Por qué a mí

 

La próxima vez que estés por preguntarte: “¿Por qué a mí?”, en lugar de sentir lástima por ti mismo cambia el enfoque y complementa esa pregunta con esta otra: “¿Por qué no?”

Antes de culpar a alguien, a las circunstancias o a la vida, fíjate qué has hecho y qué has dejado de hacer para estar donde hoy estás. Qué podrías haber hecho diferente para evitar eso de lo que ahora te lamentas.

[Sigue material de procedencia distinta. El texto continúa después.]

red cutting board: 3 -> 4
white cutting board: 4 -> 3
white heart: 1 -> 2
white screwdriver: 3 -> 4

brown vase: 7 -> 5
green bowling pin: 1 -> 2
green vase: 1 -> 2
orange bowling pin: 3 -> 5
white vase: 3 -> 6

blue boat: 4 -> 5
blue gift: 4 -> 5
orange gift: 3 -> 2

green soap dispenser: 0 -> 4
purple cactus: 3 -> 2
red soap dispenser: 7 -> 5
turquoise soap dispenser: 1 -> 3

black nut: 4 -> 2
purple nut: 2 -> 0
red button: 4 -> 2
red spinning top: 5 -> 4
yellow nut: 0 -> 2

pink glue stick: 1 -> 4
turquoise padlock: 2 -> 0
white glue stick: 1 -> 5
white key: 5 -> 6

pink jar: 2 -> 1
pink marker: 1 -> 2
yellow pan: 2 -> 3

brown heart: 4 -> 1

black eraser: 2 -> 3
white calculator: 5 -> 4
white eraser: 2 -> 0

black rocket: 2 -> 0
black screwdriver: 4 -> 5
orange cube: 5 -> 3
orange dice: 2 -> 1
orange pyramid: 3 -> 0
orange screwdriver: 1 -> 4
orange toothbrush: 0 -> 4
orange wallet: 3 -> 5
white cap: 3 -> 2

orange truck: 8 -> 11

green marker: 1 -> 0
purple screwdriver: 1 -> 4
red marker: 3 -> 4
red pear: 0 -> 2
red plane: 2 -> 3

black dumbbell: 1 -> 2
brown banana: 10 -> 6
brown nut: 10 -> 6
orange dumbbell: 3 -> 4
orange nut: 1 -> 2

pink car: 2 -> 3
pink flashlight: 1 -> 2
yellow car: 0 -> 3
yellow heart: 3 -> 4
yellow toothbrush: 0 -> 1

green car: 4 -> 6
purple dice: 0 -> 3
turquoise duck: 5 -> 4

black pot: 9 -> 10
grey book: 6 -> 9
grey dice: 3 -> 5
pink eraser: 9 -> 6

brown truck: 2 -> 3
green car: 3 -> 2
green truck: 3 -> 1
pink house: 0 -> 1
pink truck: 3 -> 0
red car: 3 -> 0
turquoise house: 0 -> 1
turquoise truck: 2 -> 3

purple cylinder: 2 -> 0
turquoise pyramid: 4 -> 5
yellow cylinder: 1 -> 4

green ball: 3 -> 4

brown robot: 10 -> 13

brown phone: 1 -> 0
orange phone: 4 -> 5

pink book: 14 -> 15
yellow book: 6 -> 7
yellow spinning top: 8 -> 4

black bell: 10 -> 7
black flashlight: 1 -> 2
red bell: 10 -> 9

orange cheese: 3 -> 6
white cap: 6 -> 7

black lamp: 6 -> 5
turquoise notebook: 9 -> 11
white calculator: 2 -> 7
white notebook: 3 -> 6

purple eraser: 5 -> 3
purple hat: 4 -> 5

La próxima vez que estés por preguntarte: “¿Por qué no a mí?”, en lugar de sentir envidia cambia el enfoque y complementa esa pregunta con esta otra: “¿Por qué sí?”.

Fíjate qué has hecho y qué has dejado de hacer como para no haber podido llegar allí donde sí ha llegado aquel con quien te estás comparando. Qué podrías haber hecho diferente para conseguir eso que deseas.

Lo hecho, hecho está. Necesitaste pasar por todo lo que pasaste para poder estar preparado, aquí y ahora, a enfrentar lo que la vida te está proporcionando. Estás listo para modificar lo que haya que modificar, y así dejar atrás cualquiera de aquellas dos preguntas.

No mires atrás con arrepentimiento ni con dolor. Mira atrás tan sólo para aprender de la experiencia y corregir lo que sea necesario. La vida te sigue dando oportunidades a cada paso. No las desaproveches.